# Stressful Chewing?



## FeralWolf (Dec 28, 2010)

My newest buck- Blaze, is constantly chewing on the bars of his new cage. It drives me insane, but is he stressed out? I looked it up one day, and sure enough, that was one of the signs of stress.
He has everything he needs though: water, food, company (in neighboring cages), stuff to chew, a wheel, hiding places...
What have you guys noticed about bar chewing?


----------



## racingmouse (Jan 12, 2011)

He`s probably doing it because he wants your attention. Male mice on their own crave attention and will probably not sleep as much as he would if he had a companion (although he can`t now live with another male because he`s on his own).

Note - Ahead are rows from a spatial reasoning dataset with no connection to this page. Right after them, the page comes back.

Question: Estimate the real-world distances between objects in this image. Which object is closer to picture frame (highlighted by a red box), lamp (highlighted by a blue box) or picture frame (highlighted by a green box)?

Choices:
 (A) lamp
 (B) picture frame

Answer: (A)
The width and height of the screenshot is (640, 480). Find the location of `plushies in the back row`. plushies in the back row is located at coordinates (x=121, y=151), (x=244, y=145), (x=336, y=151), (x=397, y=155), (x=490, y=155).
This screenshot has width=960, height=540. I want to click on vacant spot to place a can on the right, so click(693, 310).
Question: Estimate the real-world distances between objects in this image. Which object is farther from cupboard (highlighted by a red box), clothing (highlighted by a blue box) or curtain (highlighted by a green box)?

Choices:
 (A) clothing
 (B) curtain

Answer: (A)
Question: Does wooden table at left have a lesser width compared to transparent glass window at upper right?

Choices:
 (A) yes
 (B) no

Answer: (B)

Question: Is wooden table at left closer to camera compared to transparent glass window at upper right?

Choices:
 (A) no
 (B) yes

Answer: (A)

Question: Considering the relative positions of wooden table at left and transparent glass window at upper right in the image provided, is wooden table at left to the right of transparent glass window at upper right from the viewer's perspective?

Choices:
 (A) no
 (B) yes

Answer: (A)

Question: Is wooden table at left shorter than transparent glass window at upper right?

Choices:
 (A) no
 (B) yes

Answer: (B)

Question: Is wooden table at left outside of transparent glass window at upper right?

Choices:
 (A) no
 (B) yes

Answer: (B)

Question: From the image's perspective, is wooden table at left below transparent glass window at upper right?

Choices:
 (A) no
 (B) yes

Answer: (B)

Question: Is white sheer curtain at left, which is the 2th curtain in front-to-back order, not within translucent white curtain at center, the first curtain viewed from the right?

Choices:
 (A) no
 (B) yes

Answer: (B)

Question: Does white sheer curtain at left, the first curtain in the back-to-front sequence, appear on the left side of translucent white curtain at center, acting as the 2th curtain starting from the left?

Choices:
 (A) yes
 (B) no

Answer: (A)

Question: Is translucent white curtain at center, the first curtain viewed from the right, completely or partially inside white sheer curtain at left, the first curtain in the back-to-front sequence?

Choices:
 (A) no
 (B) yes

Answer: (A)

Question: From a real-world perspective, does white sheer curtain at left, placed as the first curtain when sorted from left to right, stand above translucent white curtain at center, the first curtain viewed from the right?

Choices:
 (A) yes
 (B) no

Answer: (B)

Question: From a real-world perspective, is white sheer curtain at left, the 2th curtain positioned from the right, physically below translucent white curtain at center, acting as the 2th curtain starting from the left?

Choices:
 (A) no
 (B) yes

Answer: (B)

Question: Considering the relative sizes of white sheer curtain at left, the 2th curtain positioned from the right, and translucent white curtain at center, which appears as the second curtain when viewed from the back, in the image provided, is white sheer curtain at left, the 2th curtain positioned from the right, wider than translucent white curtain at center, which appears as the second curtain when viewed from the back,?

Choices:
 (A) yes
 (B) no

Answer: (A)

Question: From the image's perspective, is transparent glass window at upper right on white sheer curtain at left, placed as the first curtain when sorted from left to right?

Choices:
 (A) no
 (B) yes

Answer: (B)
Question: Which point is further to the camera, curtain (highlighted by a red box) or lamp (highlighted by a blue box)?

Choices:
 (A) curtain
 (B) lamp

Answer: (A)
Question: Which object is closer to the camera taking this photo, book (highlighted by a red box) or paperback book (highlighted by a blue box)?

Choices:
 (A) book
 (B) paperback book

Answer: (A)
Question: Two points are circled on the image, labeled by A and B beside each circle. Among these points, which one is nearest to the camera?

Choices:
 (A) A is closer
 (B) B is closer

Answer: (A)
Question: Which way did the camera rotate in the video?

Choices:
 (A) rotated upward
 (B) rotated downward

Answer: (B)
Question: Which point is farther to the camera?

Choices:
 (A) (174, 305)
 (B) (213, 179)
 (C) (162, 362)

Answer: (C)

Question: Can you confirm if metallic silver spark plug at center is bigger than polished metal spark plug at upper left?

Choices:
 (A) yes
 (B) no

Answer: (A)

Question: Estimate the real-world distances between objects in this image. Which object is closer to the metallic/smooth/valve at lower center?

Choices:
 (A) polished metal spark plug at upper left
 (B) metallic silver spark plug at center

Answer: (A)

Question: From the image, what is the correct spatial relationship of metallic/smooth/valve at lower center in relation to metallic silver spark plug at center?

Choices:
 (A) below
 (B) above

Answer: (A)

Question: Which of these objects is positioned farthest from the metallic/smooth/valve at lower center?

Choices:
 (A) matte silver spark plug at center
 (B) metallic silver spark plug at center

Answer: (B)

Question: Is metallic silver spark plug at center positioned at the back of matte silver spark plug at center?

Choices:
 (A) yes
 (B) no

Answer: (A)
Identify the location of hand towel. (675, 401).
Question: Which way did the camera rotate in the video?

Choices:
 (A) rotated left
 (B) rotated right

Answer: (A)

It`s best that he`s actually in a barred cage because males urinate and scent mark more so ammonia would build up in a tank so although it would stop him bar chewing, it could also be a negitive step due to this. It does`nt matter how many toys they have because he will still chew. Does he have a large enough wheel to run in? A regular silent spinner is a good choice (the mini one is too small for mice).


----------



## FeralWolf (Dec 28, 2010)

Yes, he has a silent spinner. It is a mini now, I knew it was too small to begin with. *sigh* I have a couple regular sized ones in my basement, I'll try to find them. Thanks!


----------



## racingmouse (Jan 12, 2011)

Yes, definately replace the mini wheel. He probably can`t use it easily. These are only designed for Roborovski hamsters, although the makers should state this on the wheel because many people buy them thinking they suit mice when they don`t. I personally feel they are even too small for a Roborovski and would like to see Superpet ditching the mini wheels in favour of a 7" inch wheel. I don`t know where the manufacturers of wheels get their sizing from. They obviously think mice are an inch long! :roll:


----------



## zany_toon (Apr 3, 2010)

RM is right Feralwolf - lone boys tend to that more for attention than anything else! Mine do that when I walk into the room to let me know they want out to play - once they have had their playtime and cuddles they go back in to play with their toys and destroy their boxes and don't chew the bars. At least not until the next night :lol:


----------